» Task statement:
Below are the records; copy exactly the lines from the first through the one containing "right hip: (615, 244, -1)", both included, and leave out the pictures.

Source material below:

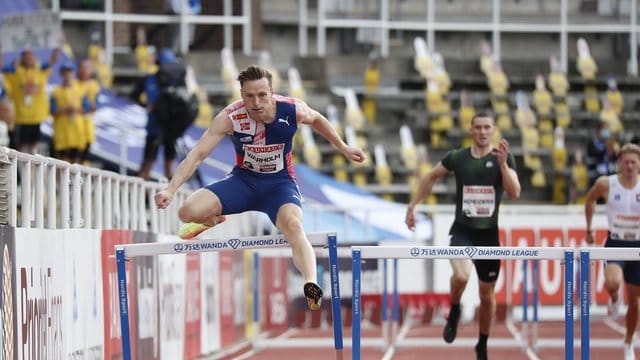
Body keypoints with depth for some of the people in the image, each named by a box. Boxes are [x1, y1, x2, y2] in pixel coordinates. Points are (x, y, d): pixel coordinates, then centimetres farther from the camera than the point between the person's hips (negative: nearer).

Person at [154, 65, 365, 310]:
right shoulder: (230, 118, -22)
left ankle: (311, 284, -50)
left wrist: (343, 148, 16)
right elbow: (197, 155, -23)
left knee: (293, 225, -35)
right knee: (188, 212, -18)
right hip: (243, 180, 1)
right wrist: (170, 190, -33)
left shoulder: (293, 110, -19)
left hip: (280, 182, -1)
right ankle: (213, 221, 21)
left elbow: (316, 119, 7)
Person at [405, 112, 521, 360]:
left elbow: (514, 194, -14)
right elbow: (431, 178, 15)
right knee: (461, 275, -31)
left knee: (487, 295, 11)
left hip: (489, 234, 1)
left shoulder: (503, 158, -3)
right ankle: (454, 312, 0)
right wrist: (412, 206, 13)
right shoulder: (457, 158, -2)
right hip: (462, 231, -1)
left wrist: (502, 163, -24)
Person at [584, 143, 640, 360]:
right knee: (612, 282, -31)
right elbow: (590, 200, 11)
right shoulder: (606, 184, -9)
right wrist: (589, 229, 13)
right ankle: (614, 299, 7)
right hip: (615, 244, -1)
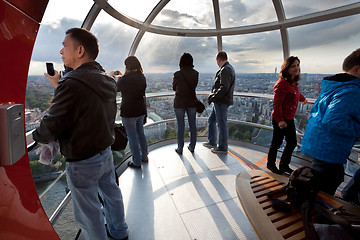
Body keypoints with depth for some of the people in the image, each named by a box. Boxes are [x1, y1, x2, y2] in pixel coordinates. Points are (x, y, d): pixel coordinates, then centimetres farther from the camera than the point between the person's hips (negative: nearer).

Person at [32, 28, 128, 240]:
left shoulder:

End of Source material.

» Answer section:
Body keypoints with depth for some of the people in the image, each named by a box. Boxes are [x1, y1, x2, y2] in pixel coordinates. Points are (x, y, d): pixel coordinates, then centimetres farther from the camera than the point between the person's hips (negative: nearer).

Person at [154, 65, 365, 310]:
right shoulder: (230, 118, -22)
left ankle: (311, 284, -50)
left wrist: (343, 148, 16)
right elbow: (197, 155, -23)
left knee: (293, 225, -35)
right knee: (188, 212, -18)
right hip: (243, 180, 1)
right wrist: (170, 190, -33)
left shoulder: (293, 110, -19)
left hip: (280, 182, -1)
right ankle: (213, 221, 21)
left elbow: (316, 119, 7)
Person at [405, 112, 521, 360]:
left elbow: (514, 194, -14)
right elbow: (431, 178, 15)
right knee: (461, 275, -31)
left knee: (487, 295, 11)
left hip: (489, 234, 1)
left shoulder: (503, 158, -3)
right ankle: (454, 312, 0)
right wrist: (412, 206, 13)
right shoulder: (457, 158, -2)
right hip: (462, 231, -1)
left wrist: (502, 163, -24)
Person at [584, 143, 640, 360]:
right knee: (612, 282, -31)
right elbow: (590, 200, 11)
right shoulder: (606, 184, -9)
right wrist: (589, 229, 13)
right ankle: (614, 299, 7)
right hip: (615, 244, -1)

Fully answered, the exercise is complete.